→ **WORK REQUEST**
Copy out the whole listing exactly as written, leaving the pictures behind.

→ **THE DATA**

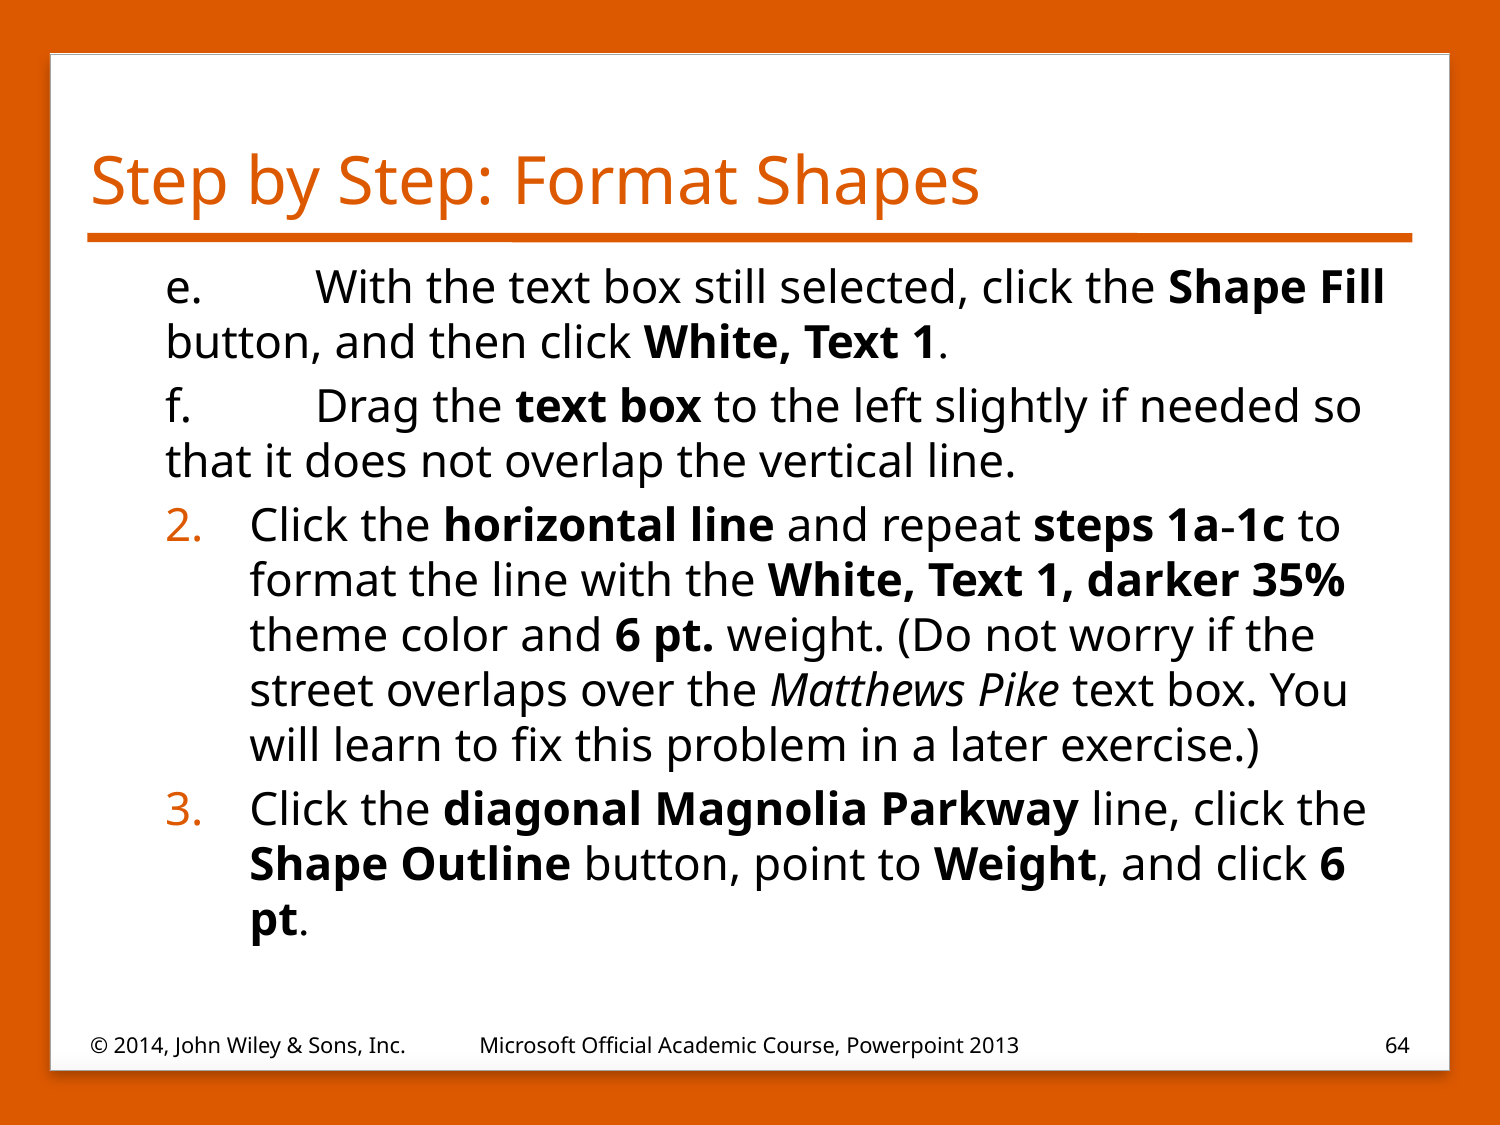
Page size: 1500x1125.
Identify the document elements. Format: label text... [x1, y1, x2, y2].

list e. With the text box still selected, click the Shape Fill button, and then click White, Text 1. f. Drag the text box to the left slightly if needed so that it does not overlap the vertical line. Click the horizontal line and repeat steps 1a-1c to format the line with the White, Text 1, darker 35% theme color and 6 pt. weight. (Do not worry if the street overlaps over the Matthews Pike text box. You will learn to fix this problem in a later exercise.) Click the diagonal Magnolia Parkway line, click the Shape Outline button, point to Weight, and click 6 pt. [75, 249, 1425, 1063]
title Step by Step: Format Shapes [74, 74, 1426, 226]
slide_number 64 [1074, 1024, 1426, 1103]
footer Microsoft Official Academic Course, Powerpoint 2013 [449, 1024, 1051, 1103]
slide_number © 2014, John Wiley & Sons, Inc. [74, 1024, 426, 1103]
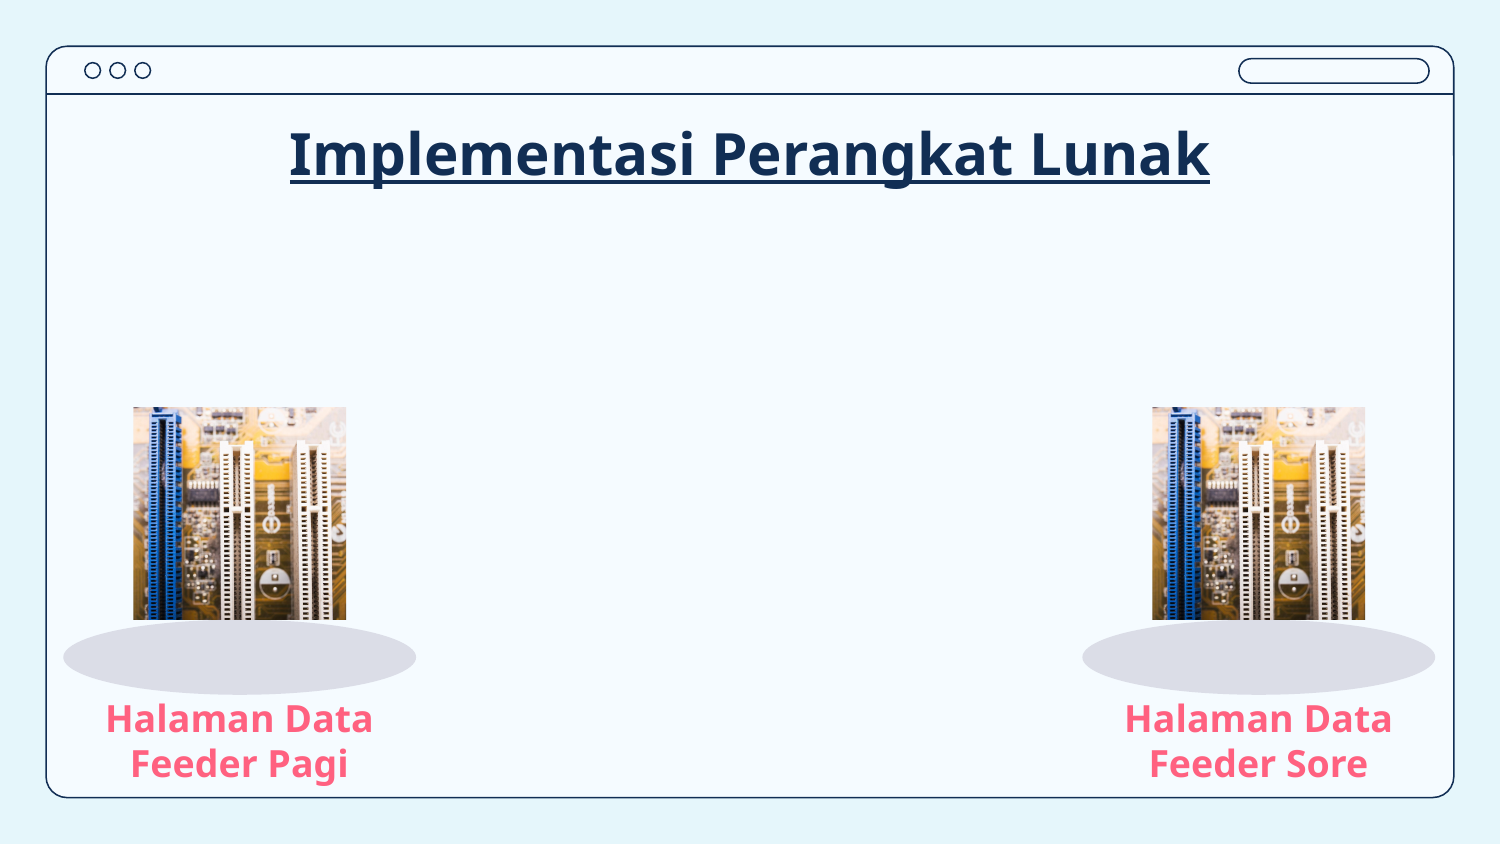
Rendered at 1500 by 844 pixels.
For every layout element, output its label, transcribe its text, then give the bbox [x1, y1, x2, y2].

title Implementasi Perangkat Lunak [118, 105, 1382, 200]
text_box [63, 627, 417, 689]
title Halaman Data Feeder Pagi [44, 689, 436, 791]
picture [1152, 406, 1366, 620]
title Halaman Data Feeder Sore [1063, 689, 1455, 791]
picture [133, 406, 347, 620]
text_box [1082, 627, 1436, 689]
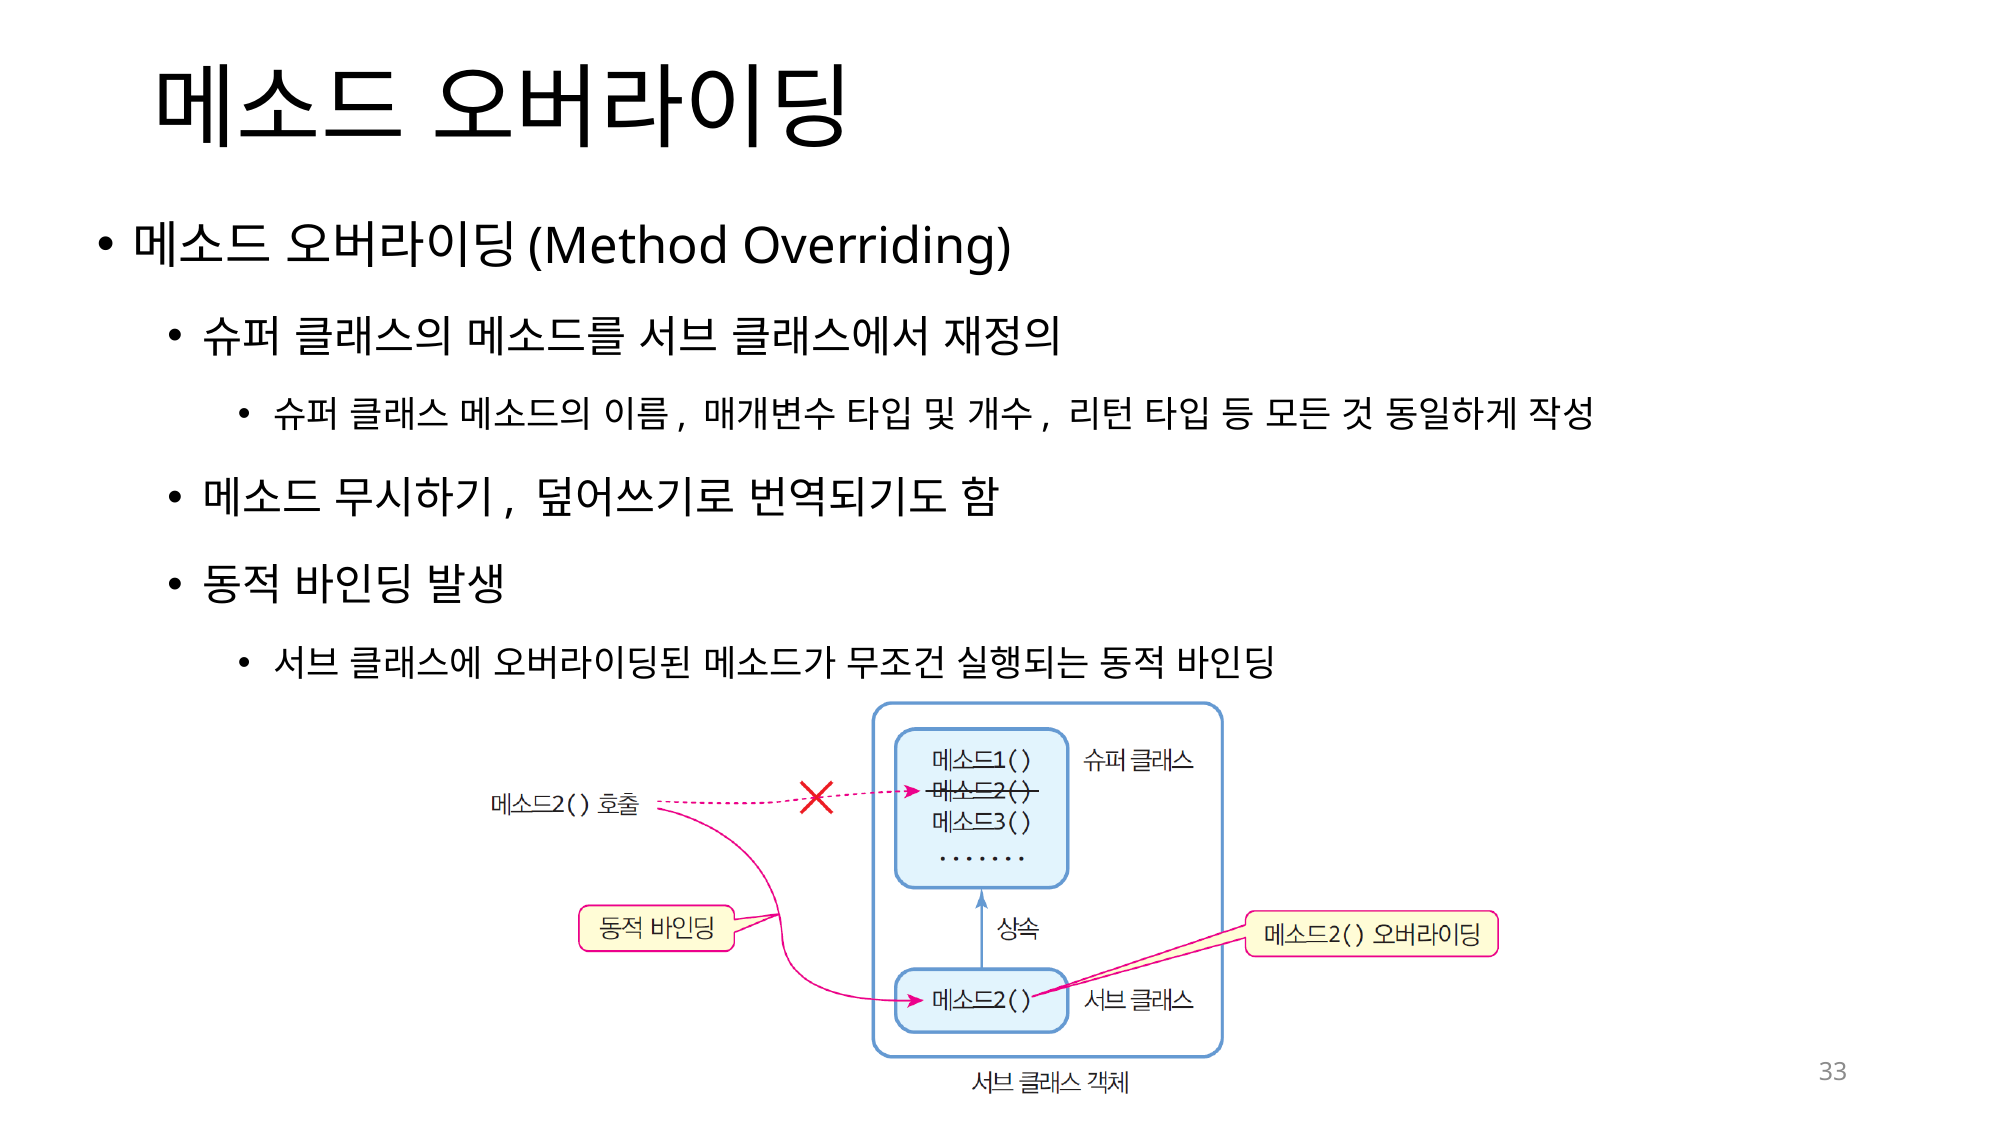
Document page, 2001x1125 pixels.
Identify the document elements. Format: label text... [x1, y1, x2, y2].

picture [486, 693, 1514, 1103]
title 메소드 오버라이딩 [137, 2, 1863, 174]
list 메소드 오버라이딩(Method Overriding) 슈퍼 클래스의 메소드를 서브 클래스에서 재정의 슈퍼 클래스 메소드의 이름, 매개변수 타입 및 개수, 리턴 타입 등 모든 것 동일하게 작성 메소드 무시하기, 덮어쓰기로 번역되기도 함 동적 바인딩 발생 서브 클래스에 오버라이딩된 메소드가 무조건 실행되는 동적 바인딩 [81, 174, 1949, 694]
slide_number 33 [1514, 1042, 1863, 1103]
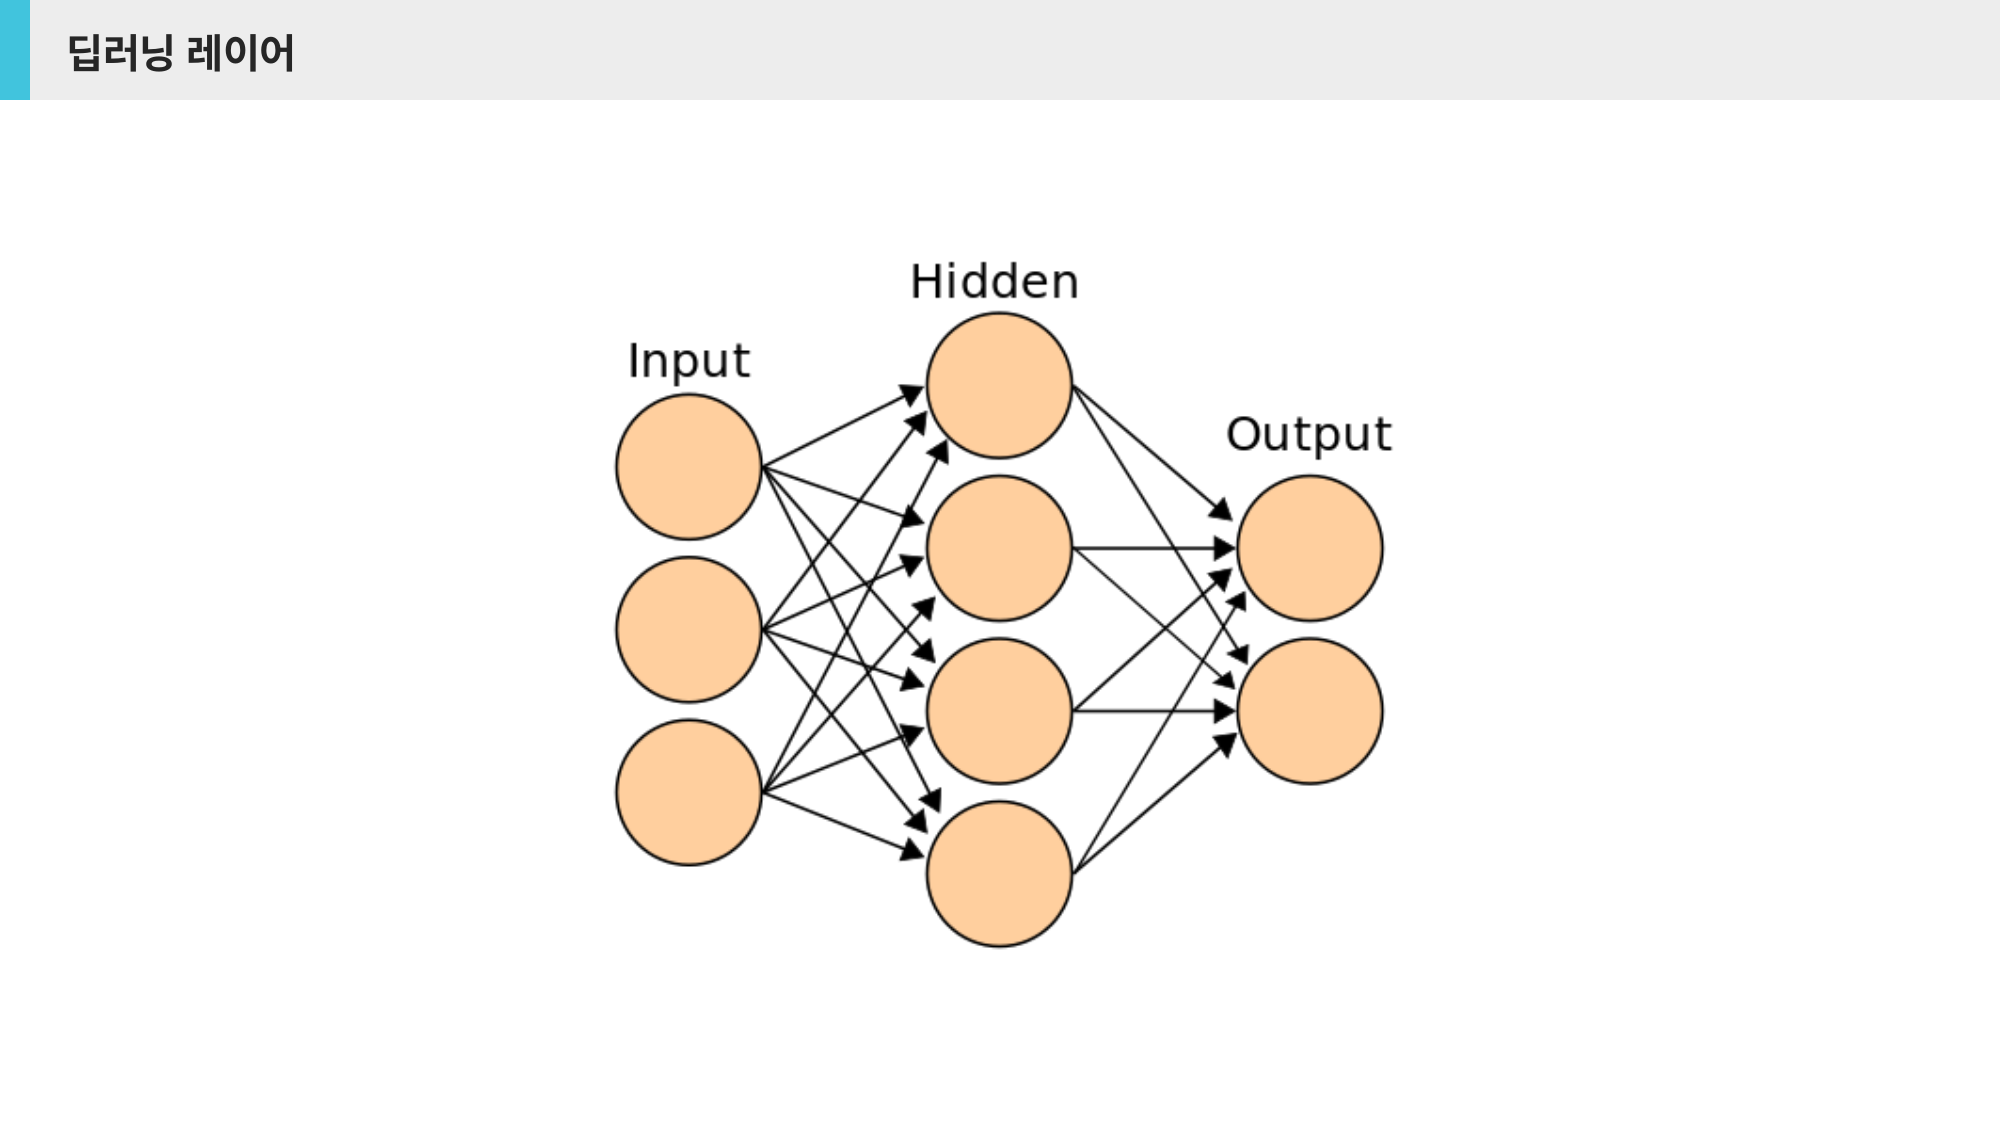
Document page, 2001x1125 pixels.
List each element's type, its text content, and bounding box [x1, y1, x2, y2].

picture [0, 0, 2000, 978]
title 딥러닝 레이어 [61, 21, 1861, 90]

→ **WRITTEN SOLUTION**
Page size: 1500x1125.
Identify the document elements. Format: label text... [x1, y1, x2, y2].

list e. With the text box still selected, click the Shape Fill button, and then click White, Text 1. f. Drag the text box to the left slightly if needed so that it does not overlap the vertical line. Click the horizontal line and repeat steps 1a-1c to format the line with the White, Text 1, darker 35% theme color and 6 pt. weight. (Do not worry if the street overlaps over the Matthews Pike text box. You will learn to fix this problem in a later exercise.) Click the diagonal Magnolia Parkway line, click the Shape Outline button, point to Weight, and click 6 pt. [75, 249, 1425, 1063]
title Step by Step: Format Shapes [74, 74, 1426, 226]
slide_number 64 [1074, 1024, 1426, 1103]
footer Microsoft Official Academic Course, Powerpoint 2013 [449, 1024, 1051, 1103]
slide_number © 2014, John Wiley & Sons, Inc. [74, 1024, 426, 1103]
Rendered at 1500 by 844 pixels.
For every layout element, output its label, transcribe its text, then give the bbox [x1, y1, x2, y2].

title Implementasi Perangkat Lunak [118, 105, 1382, 200]
text_box [63, 627, 417, 689]
title Halaman Data Feeder Pagi [44, 689, 436, 791]
picture [1152, 406, 1366, 620]
title Halaman Data Feeder Sore [1063, 689, 1455, 791]
picture [133, 406, 347, 620]
text_box [1082, 627, 1436, 689]
Document page, 2001x1125 pixels.
Identify the document elements. Format: label text... [x1, y1, x2, y2].

picture [486, 693, 1514, 1103]
title 메소드 오버라이딩 [137, 2, 1863, 174]
list 메소드 오버라이딩(Method Overriding) 슈퍼 클래스의 메소드를 서브 클래스에서 재정의 슈퍼 클래스 메소드의 이름, 매개변수 타입 및 개수, 리턴 타입 등 모든 것 동일하게 작성 메소드 무시하기, 덮어쓰기로 번역되기도 함 동적 바인딩 발생 서브 클래스에 오버라이딩된 메소드가 무조건 실행되는 동적 바인딩 [81, 174, 1949, 694]
slide_number 33 [1514, 1042, 1863, 1103]
Document page, 2001x1125 pixels.
List each element's type, its text content, and bounding box [x1, y1, x2, y2].

picture [0, 0, 2000, 978]
title 딥러닝 레이어 [61, 21, 1861, 90]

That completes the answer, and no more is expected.